Some of the players are in a nine-week training course for veterans and civilians with disabilities at the Adaptive Training Foundation, and others were alumni of the program.

The free program, led by David Vobora, works with 10 veterans every nine weeks once they’re done with physical therapy to help “restore, recalibrate and redeploy” them as athletes, he said.

“I was an NFL player, and I suck at wheelchair basketball. It’s amazing because this group can do things I can’t do and that challenges me,” Vobora said. “I feel like it’s a huge paradigm shift when you stop saying words like heal and recover and start using words like compete. It’s utilizing good pain to push out bad pain and empowering them through competition.”

While many of the veterans were familiar with using the adaptive wheelchairs, it was a learning curve for the SWAT team, said Lt. Henry Lucio. They worked with the chairs for about 20 minutes before the game, and walked away physically drained, he said.

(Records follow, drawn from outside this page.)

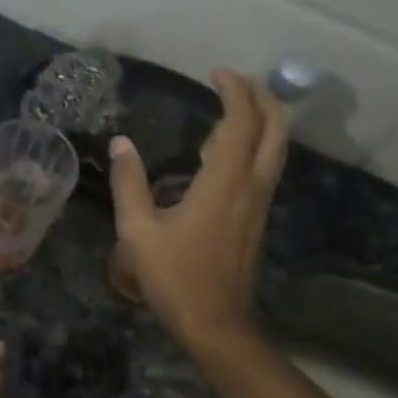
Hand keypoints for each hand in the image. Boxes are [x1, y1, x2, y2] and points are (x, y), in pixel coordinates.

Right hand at [109, 70, 287, 350]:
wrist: (216, 324)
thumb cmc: (175, 277)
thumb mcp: (138, 231)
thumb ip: (128, 183)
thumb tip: (121, 143)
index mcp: (225, 182)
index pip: (241, 122)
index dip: (235, 91)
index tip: (217, 73)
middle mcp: (251, 186)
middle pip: (275, 129)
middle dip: (262, 98)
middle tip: (238, 81)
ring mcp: (259, 204)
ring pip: (276, 150)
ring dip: (264, 120)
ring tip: (236, 105)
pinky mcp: (256, 219)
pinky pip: (265, 168)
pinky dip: (256, 145)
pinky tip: (228, 152)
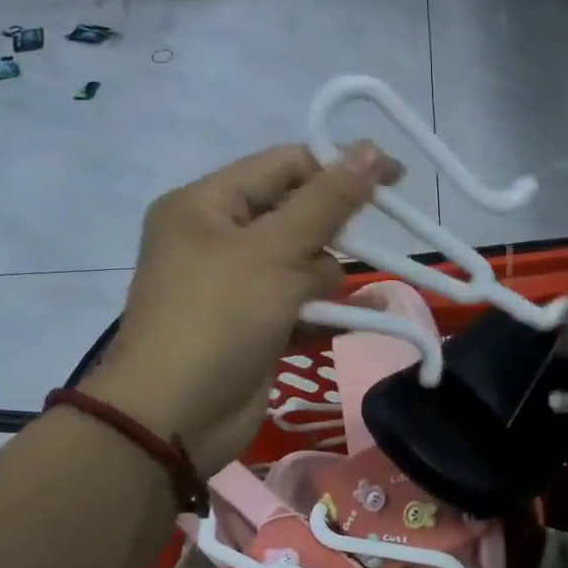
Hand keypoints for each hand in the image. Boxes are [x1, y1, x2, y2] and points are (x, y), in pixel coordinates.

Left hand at [83, 141, 399, 472]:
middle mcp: (218, 238)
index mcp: (206, 204)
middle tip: (365, 248)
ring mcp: (236, 286)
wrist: (174, 418)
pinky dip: (327, 310)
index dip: (339, 167)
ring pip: (304, 264)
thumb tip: (370, 149)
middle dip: (332, 233)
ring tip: (326, 301)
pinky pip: (301, 304)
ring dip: (329, 279)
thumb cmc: (219, 318)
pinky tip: (364, 315)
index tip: (394, 180)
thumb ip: (327, 201)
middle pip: (297, 215)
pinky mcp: (254, 326)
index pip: (284, 166)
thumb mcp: (275, 251)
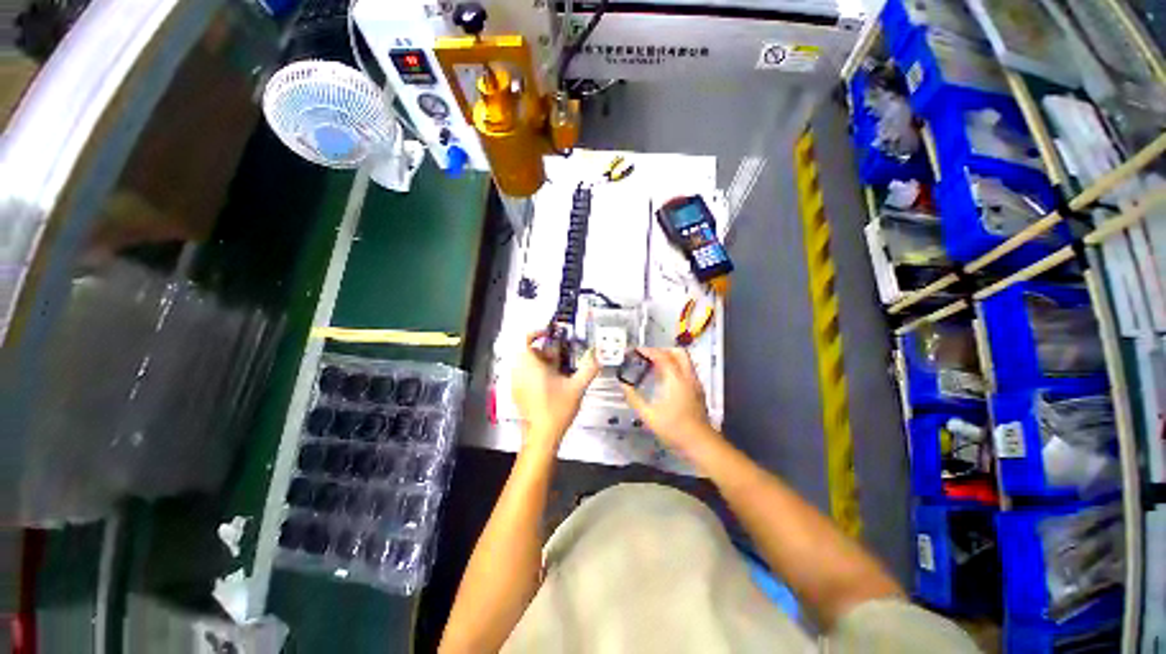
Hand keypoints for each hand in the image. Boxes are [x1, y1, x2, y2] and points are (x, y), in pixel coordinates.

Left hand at [511, 331, 599, 451]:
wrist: (542, 436)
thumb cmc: (557, 409)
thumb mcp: (577, 387)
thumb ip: (589, 369)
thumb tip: (599, 356)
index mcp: (530, 365)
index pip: (524, 339)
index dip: (536, 332)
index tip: (550, 334)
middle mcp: (519, 371)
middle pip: (528, 351)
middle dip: (544, 350)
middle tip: (560, 355)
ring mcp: (517, 383)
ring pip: (526, 363)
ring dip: (540, 361)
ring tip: (557, 369)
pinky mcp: (517, 393)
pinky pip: (524, 374)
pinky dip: (535, 372)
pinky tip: (551, 382)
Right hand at [621, 348, 722, 456]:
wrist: (701, 443)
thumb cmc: (674, 429)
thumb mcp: (649, 416)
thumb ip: (634, 398)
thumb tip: (623, 385)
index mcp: (676, 380)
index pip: (663, 356)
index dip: (648, 351)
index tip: (636, 351)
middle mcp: (688, 377)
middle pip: (678, 352)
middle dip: (662, 350)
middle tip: (647, 356)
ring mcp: (695, 383)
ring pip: (684, 360)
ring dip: (669, 357)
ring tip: (654, 365)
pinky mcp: (698, 390)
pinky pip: (686, 370)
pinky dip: (675, 367)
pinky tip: (664, 378)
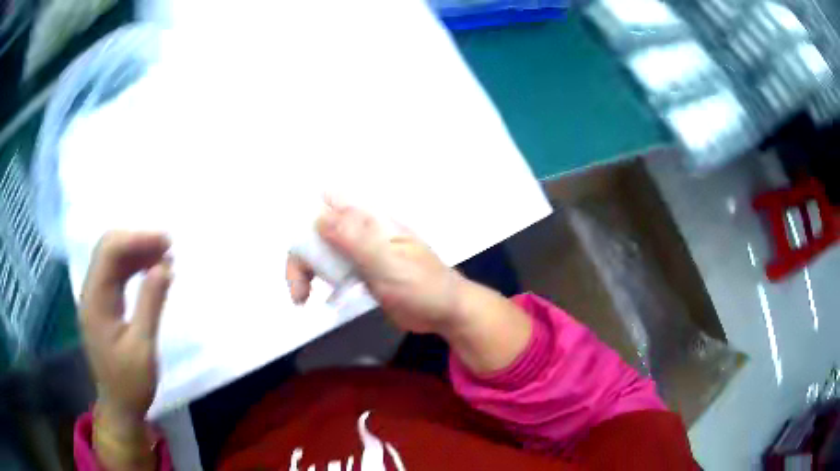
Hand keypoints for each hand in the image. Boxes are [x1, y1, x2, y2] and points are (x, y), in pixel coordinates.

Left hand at [80, 232, 171, 425]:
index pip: (109, 252)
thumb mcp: (143, 348)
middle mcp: (91, 292)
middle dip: (137, 241)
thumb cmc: (130, 383)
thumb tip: (164, 266)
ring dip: (136, 252)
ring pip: (112, 259)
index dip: (137, 239)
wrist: (119, 407)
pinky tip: (151, 271)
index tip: (166, 242)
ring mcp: (95, 298)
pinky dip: (133, 267)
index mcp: (95, 301)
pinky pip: (115, 274)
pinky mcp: (102, 304)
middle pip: (108, 249)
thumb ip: (150, 304)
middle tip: (167, 247)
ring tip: (164, 256)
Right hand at [286, 198, 468, 333]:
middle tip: (298, 288)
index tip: (295, 241)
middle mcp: (362, 231)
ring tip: (301, 298)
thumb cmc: (423, 285)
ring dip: (306, 270)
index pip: (331, 200)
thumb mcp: (389, 262)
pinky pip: (332, 270)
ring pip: (322, 250)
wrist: (444, 312)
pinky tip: (317, 299)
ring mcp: (361, 252)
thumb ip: (355, 239)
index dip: (307, 211)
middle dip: (301, 253)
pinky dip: (319, 281)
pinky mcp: (361, 272)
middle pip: (318, 229)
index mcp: (371, 220)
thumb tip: (319, 217)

“It was totally different,” Lucio said of playing basketball in a wheelchair. “My arms are still tight. I’m sure everybody else’s arms feel like rubber bands.”

Lucio said the team had training in the morning so participating seemed like a good team building exercise and a way to get involved with veterans in the community.

“There are some great athletes over there,” Lucio said after the veterans beat his team 24-16. “They’re not letting their disability slow them down one bit.”